Violations
Never lose track of an open issue. Violations give you a live, always-current view of every condition in your operation that needs attention — and they stay visible until the problem is resolved, so nothing slips through the cracks.
How violations work

When an alert rule triggers, it creates a violation. Unlike one-time notifications, violations persist until the underlying condition resolves. This gives you a live view of everything that's out of compliance across your workspace.
For example: - A geofence exit violation stays active until the device returns to the zone. - A dwell time violation stays active until the device leaves the location. - An inactivity violation stays active until the device reports a new position.
Violation lifecycle
Every violation follows a lifecycle:
active → acknowledged → resolved
- Active — The condition was detected. The violation appears on the Alerts page and needs attention.
- Acknowledged — An operator has seen the violation and optionally assigned it to someone. The underlying condition is still present, but the team knows about it.
- Resolved — The condition has cleared. Violations can resolve automatically (the device returned to the zone, the dwell ended) or be resolved manually by an operator.
Acknowledging violations
Click Ack on any active violation to mark it as acknowledged. This signals to your team that the issue is known and being handled. Acknowledged violations stay visible on the Alerts page — they don't disappear until resolved.
Resolving violations
Violations resolve in two ways:
- Automatically — The system resolves the violation when the triggering condition clears (e.g., a device re-enters a geofence). Most violations resolve this way.
- Manually — Click Resolve to close a violation that you've handled, even if the underlying condition hasn't changed. For example, you might manually resolve an inactivity alert after confirming the device is switched off for maintenance.
If a resolved violation's condition recurs, the system creates a fresh violation with no acknowledgement history — it's treated as a new incident.
The Alerts page
The Alerts page is your triage workspace. It shows individual violations with:
- Severity — Visual indicator of the priority level.
- Asset — The affected device, linked to its history.
- Rule — Which alert rule triggered the violation, linked to the rule detail.
- Status — Active, acknowledged, or resolved.
- Duration — How long the violation has been open.
- Actions — Ack and Resolve buttons.
Use the filters to narrow by status, severity, or rule type. Click the stat cards at the top to quickly switch between active and acknowledged views.
Notifications
Violations trigger notifications at three points:
- When a violation is created (notification type:
new) - When a violation is resolved automatically (notification type:
resolved) - When an operator acknowledges or resolves a violation manually (notification type:
status_changed)
Integrating with external systems
The violation lifecycle is fully accessible via the Tracker API, making it straightforward to integrate with dispatch systems, fleet management tools, or custom dashboards.

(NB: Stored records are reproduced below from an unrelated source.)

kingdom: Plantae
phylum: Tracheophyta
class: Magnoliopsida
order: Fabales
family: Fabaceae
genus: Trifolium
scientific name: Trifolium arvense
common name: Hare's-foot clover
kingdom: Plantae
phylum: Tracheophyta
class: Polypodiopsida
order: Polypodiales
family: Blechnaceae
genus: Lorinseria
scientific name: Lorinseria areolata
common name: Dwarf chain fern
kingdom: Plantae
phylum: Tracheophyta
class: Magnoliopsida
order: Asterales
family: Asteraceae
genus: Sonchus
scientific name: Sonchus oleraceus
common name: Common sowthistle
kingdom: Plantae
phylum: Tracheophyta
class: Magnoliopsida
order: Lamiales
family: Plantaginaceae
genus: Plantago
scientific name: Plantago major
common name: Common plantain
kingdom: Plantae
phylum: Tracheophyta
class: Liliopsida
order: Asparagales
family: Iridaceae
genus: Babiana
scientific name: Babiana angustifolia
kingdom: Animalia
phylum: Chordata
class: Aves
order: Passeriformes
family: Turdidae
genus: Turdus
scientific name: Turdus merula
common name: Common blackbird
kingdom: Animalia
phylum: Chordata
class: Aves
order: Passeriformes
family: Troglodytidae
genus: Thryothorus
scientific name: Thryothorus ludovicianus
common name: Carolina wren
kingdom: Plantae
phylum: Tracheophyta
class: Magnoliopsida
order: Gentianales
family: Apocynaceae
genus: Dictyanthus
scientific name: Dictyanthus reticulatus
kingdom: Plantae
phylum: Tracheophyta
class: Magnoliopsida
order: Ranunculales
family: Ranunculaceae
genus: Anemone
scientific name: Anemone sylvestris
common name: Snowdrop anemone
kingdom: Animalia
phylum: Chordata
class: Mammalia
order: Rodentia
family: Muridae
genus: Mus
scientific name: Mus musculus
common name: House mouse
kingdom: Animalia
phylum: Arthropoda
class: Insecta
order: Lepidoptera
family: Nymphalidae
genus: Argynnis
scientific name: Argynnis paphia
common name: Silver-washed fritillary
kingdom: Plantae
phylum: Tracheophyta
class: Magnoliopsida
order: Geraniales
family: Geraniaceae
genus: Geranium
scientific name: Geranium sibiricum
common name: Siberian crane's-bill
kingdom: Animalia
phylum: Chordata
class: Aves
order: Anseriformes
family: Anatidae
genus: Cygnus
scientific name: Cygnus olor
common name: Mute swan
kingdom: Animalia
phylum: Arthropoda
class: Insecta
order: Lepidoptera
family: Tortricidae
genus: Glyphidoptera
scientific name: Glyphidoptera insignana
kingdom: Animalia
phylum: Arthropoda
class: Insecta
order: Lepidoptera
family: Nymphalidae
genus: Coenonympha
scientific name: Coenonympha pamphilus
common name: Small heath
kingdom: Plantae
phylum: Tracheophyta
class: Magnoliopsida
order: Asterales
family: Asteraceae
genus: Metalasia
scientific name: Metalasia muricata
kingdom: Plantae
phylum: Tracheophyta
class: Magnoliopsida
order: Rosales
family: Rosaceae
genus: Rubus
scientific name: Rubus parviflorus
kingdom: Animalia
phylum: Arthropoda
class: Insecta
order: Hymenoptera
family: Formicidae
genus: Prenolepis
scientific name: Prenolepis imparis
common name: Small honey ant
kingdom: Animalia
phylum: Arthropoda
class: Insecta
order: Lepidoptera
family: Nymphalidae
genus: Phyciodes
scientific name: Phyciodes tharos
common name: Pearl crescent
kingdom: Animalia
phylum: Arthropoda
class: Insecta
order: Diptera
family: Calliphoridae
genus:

Example: driver routing integration
A common pattern is connecting violations to a driver dispatch or task management system:
- Listen for new violations via notifications. When a
return_to_baseorscheduled_returnviolation fires, your system receives the device ID and rule details. - Acknowledge the violation via the API to signal that your routing system has picked it up, optionally assigning it to a driver or dispatcher:
PATCH /api/workspaces/{id}/violations/{violation_id}/acknowledge {"assignee": "driver-42"} - Add notes as the situation develops — for audit trails or handoff between shifts:
POST /api/workspaces/{id}/violations/{violation_id}/notes {"text": "Driver rerouted, ETA 15 min"} - Resolve manually if the external system handles the issue before the device triggers auto-resolution:
PATCH /api/workspaces/{id}/violations/{violation_id}/resolve {"note": "Confirmed returned via dispatch system"}
The API also supports filtering violations by assignee, status, severity, and rule_type — useful for building dashboards that show only the violations assigned to a particular team or operator.
Key API endpoints
| Endpoint | Method | Description |
|---|---|---|
/violations |
GET | List violations with filters (status, severity, rule_type, assignee) |
/violations/stats |
GET | Counts by status and severity |
/violations/{id}/acknowledge |
PATCH | Acknowledge a violation, optionally assign |
/violations/{id}/resolve |
PATCH | Manually resolve a violation |
/violations/{id}/notes |
POST | Add a timestamped note |
All endpoints are scoped to /api/workspaces/{workspace_id}/. See the interactive API reference for full request and response schemas.